_PEDIDO DE TRABALHO 1_
Retorne, do texto do exercício, o trecho que começa em "Por Kant Gregoriano" e termina em "pura a priori?".
_PEDIDO DE TRABALHO 2_
Traduza para o inglês esta frase do texto do exercício: "Será o homem uma criatura besta por natureza, ou seja, teremos uma capacidade inata a conhecer e a fazer idiotices?"

Crítica
da Besteira Pura
(Kritik der reinen Besteirunft)
Por Kant Gregoriano
Traduzido por Eduardo
Siebra, 28/11/2013
Todo
o nosso conhecimento da besteira humana começa pela experiência do besteirol,
mas isso não prova que toda besteira derive necessariamente da
experiência. Eis a pergunta que me
coloco: haverá uma besteira independente da experiência e das impressões dos
sentidos, ou seja, uma besteira pura a priori?
A
questão parece ser estritamente acadêmica, mas no mundo em que vivemos, em que
a capacidade humana de falar besteiras vem adquirindo papel cada vez mais
central, a existência hipotética de uma besteira em si é questão de cada vez
maior peso intelectual. Será o homem uma criatura besta por natureza, ou seja,
teremos uma capacidade inata a conhecer e a fazer idiotices? Ou será a
estupidez aprendida e condicionada pela experiência? Haverá besteiras universais?
Serão possíveis besteiróis sintéticos a priori?

_BLOCO DE DADOS_
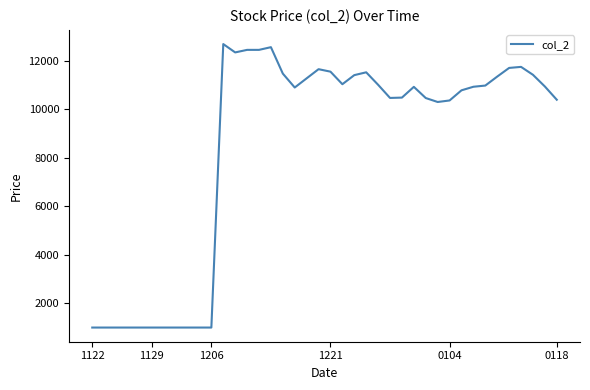

What is the difference between the maximum and minimum values?

11682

_SUA RESPOSTA 1_
Por Kant Gregoriano
Traduzido por Eduardo
Siebra, 28/11/2013
Todo
o nosso conhecimento da besteira humana começa pela experiência do besteirol,
mas isso não prova que toda besteira derive necessariamente da
experiência. Eis a pergunta que me
coloco: haverá uma besteira independente da experiência e das impressões dos
sentidos, ou seja, uma besteira pura a priori?

_SUA RESPOSTA 2_
Is man a foolish creature by nature; that is, do we have an innate capacity to know and to do idiotic things?